▶ WORK TO BE COMPLETED
Rewrite every line of the stored data below, replacing "$head" with "$headers" and leaving everything else unchanged. Leave the pictures out of your answer.

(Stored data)

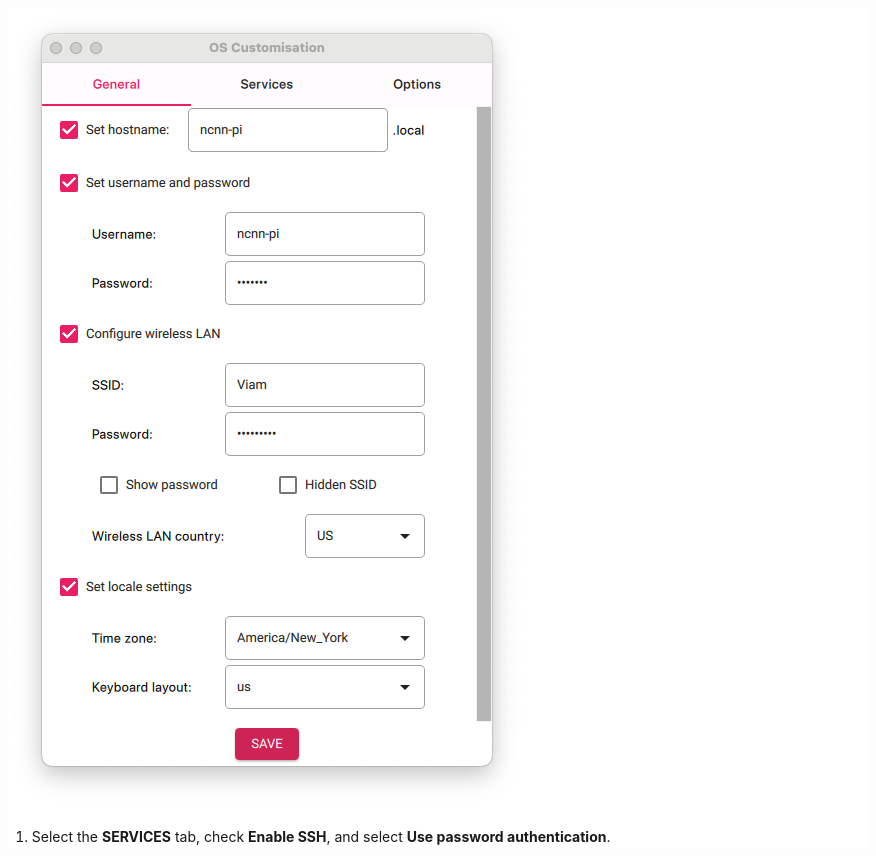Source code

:    ![raspberry pi imager standard settings](./assets/raspi-settings.png)
1. Select the **SERVICES** tab, check **Enable SSH**, and select **Use password authentication**.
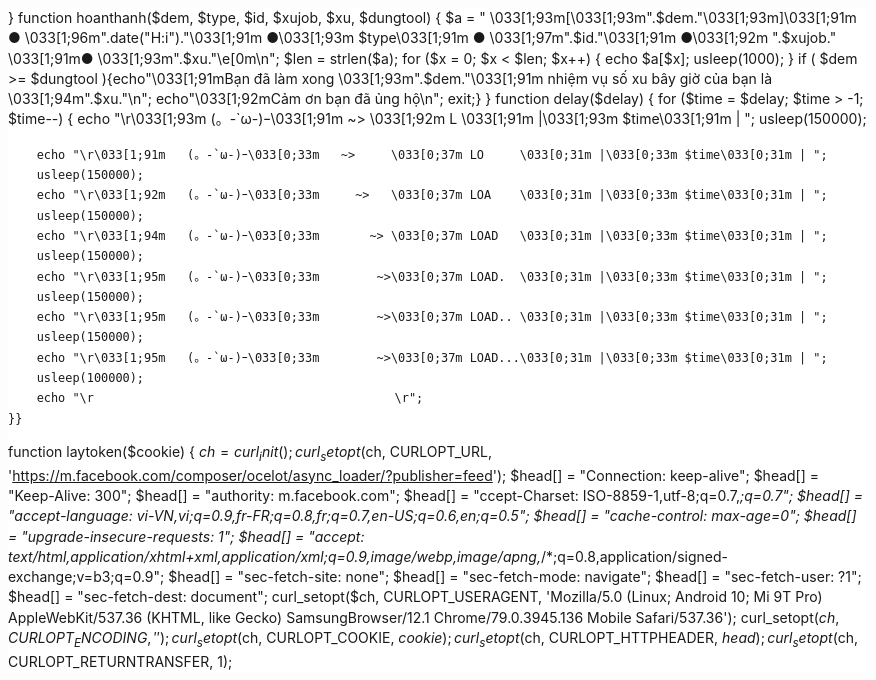}
function hoanthanh($dem, $type, $id, $xujob, $xu, $dungtool) {
    $a = "  \033[1;93m[\033[1;93m".$dem."\033[1;93m]\033[1;91m ● \033[1;96m".date("H:i")."\033[1;91m ●\033[1;93m $type\033[1;91m ● \033[1;97m".$id."\033[1;91m ●\033[1;92m ".$xujob." \033[1;91m● \033[1;93m".$xu."\e[0m\n";
    $len = strlen($a);
    for ($x = 0; $x < $len; $x++) {
        echo $a[$x];
        usleep(1000);
    }
    if ( $dem >= $dungtool ){echo"\033[1;91mBạn đã làm xong \033[1;93m".$dem."\033[1;91m nhiệm vụ số xu bây giờ của bạn là \033[1;94m".$xu."\n";
    echo"\033[1;92mCảm ơn bạn đã ủng hộ\n";
    exit;}
}
function delay($delay) {
    for ($time = $delay; $time > -1; $time--) {
        echo "\r\033[1;93m   (。-`ω-)ｰ\033[1;91m ~>       \033[1;92m L      \033[1;91m |\033[1;93m $time\033[1;91m | ";
        usleep(150000);

        echo "\r\033[1;91m   (。-`ω-)ｰ\033[0;33m   ~>     \033[0;37m LO     \033[0;31m |\033[0;33m $time\033[0;31m | ";
        usleep(150000);
        echo "\r\033[1;92m   (。-`ω-)ｰ\033[0;33m     ~>   \033[0;37m LOA    \033[0;31m |\033[0;33m $time\033[0;31m | ";
        usleep(150000);
        echo "\r\033[1;94m   (。-`ω-)ｰ\033[0;33m       ~> \033[0;37m LOAD   \033[0;31m |\033[0;33m $time\033[0;31m | ";
        usleep(150000);
        echo "\r\033[1;95m   (。-`ω-)ｰ\033[0;33m        ~>\033[0;37m LOAD.  \033[0;31m |\033[0;33m $time\033[0;31m | ";
        usleep(150000);
        echo "\r\033[1;95m   (。-`ω-)ｰ\033[0;33m        ~>\033[0;37m LOAD.. \033[0;31m |\033[0;33m $time\033[0;31m | ";
        usleep(150000);
        echo "\r\033[1;95m   (。-`ω-)ｰ\033[0;33m        ~>\033[0;37m LOAD...\033[0;31m |\033[0;33m $time\033[0;31m | ";
        usleep(100000);
        echo "\r                                          \r";
    }}
function laytoken($cookie) {
    $ch = curl_init();
    curl_setopt($ch, CURLOPT_URL, 'https://m.facebook.com/composer/ocelot/async_loader/?publisher=feed');
    $head[] = "Connection: keep-alive";
    $head[] = "Keep-Alive: 300";
    $head[] = "authority: m.facebook.com";
    $head[] = "ccept-Charset: ISO-8859-1,utf-8;q=0.7,*;q=0.7";
    $head[] = "accept-language: vi-VN,vi;q=0.9,fr-FR;q=0.8,fr;q=0.7,en-US;q=0.6,en;q=0.5";
    $head[] = "cache-control: max-age=0";
    $head[] = "upgrade-insecure-requests: 1";
    $head[] = "accept: text/html,application/xhtml+xml,application/xml;q=0.9,image/webp,image/apng,*/*;q=0.8,application/signed-exchange;v=b3;q=0.9";
    $head[] = "sec-fetch-site: none";
    $head[] = "sec-fetch-mode: navigate";
    $head[] = "sec-fetch-user: ?1";
    $head[] = "sec-fetch-dest: document";
    curl_setopt($ch, CURLOPT_USERAGENT, 'Mozilla/5.0 (Linux; Android 10; Mi 9T Pro) AppleWebKit/537.36 (KHTML, like Gecko) SamsungBrowser/12.1 Chrome/79.0.3945.136 Mobile Safari/537.36');
    curl_setopt($ch, CURLOPT_ENCODING, '');
    curl_setopt($ch, CURLOPT_COOKIE, $cookie);
    curl_setopt($ch, CURLOPT_HTTPHEADER, $head);
    curl_setopt($ch, CURLOPT_RETURNTRANSFER, 1);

▶ RESULT OF THE EXERCISE
Source code

:    ![raspberry pi imager standard settings](./assets/raspi-settings.png)
1. Select the **SERVICES** tab, check **Enable SSH**, and select **Use password authentication**.
}
function hoanthanh($dem, $type, $id, $xujob, $xu, $dungtool) {
    $a = "  \033[1;93m[\033[1;93m".$dem."\033[1;93m]\033[1;91m ● \033[1;96m".date("H:i")."\033[1;91m ●\033[1;93m $type\033[1;91m ● \033[1;97m".$id."\033[1;91m ●\033[1;92m ".$xujob." \033[1;91m● \033[1;93m".$xu."\e[0m\n";
    $len = strlen($a);
    for ($x = 0; $x < $len; $x++) {
        echo $a[$x];
        usleep(1000);
    }
    if ( $dem >= $dungtool ){echo"\033[1;91mBạn đã làm xong \033[1;93m".$dem."\033[1;91m nhiệm vụ số xu bây giờ của bạn là \033[1;94m".$xu."\n";
    echo"\033[1;92mCảm ơn bạn đã ủng hộ\n";
    exit;}
}
function delay($delay) {
    for ($time = $delay; $time > -1; $time--) {
        echo "\r\033[1;93m   (。-`ω-)ｰ\033[1;91m ~>       \033[1;92m L      \033[1;91m |\033[1;93m $time\033[1;91m | ";
        usleep(150000);

        echo "\r\033[1;91m   (。-`ω-)ｰ\033[0;33m   ~>     \033[0;37m LO     \033[0;31m |\033[0;33m $time\033[0;31m | ";
        usleep(150000);
        echo "\r\033[1;92m   (。-`ω-)ｰ\033[0;33m     ~>   \033[0;37m LOA    \033[0;31m |\033[0;33m $time\033[0;31m | ";
        usleep(150000);
        echo "\r\033[1;94m   (。-`ω-)ｰ\033[0;33m       ~> \033[0;37m LOAD   \033[0;31m |\033[0;33m $time\033[0;31m | ";
        usleep(150000);
        echo "\r\033[1;95m   (。-`ω-)ｰ\033[0;33m        ~>\033[0;37m LOAD.  \033[0;31m |\033[0;33m $time\033[0;31m | ";
        usleep(150000);
        echo "\r\033[1;95m   (。-`ω-)ｰ\033[0;33m        ~>\033[0;37m LOAD.. \033[0;31m |\033[0;33m $time\033[0;31m | ";
        usleep(150000);
        echo "\r\033[1;95m   (。-`ω-)ｰ\033[0;33m        ~>\033[0;37m LOAD...\033[0;31m |\033[0;33m $time\033[0;31m | ";
        usleep(100000);
        echo "\r                                          \r";
    }}
function laytoken($cookie) {
    $ch = curl_init();
    curl_setopt($ch, CURLOPT_URL, 'https://m.facebook.com/composer/ocelot/async_loader/?publisher=feed');
    $headers[] = "Connection: keep-alive";
    $headers[] = "Keep-Alive: 300";
    $headers[] = "authority: m.facebook.com";
    $headers[] = "ccept-Charset: ISO-8859-1,utf-8;q=0.7,*;q=0.7";
    $headers[] = "accept-language: vi-VN,vi;q=0.9,fr-FR;q=0.8,fr;q=0.7,en-US;q=0.6,en;q=0.5";
    $headers[] = "cache-control: max-age=0";
    $headers[] = "upgrade-insecure-requests: 1";
    $headers[] = "accept: text/html,application/xhtml+xml,application/xml;q=0.9,image/webp,image/apng,*/*;q=0.8,application/signed-exchange;v=b3;q=0.9";
    $headers[] = "sec-fetch-site: none";
    $headers[] = "sec-fetch-mode: navigate";
    $headers[] = "sec-fetch-user: ?1";
    $headers[] = "sec-fetch-dest: document";
    curl_setopt($ch, CURLOPT_USERAGENT, 'Mozilla/5.0 (Linux; Android 10; Mi 9T Pro) AppleWebKit/537.36 (KHTML, like Gecko) SamsungBrowser/12.1 Chrome/79.0.3945.136 Mobile Safari/537.36');
    curl_setopt($ch, CURLOPT_ENCODING, '');
    curl_setopt($ch, CURLOPT_COOKIE, $cookie);
    curl_setopt($ch, CURLOPT_HTTPHEADER, $headers);
    curl_setopt($ch, CURLOPT_RETURNTRANSFER, 1);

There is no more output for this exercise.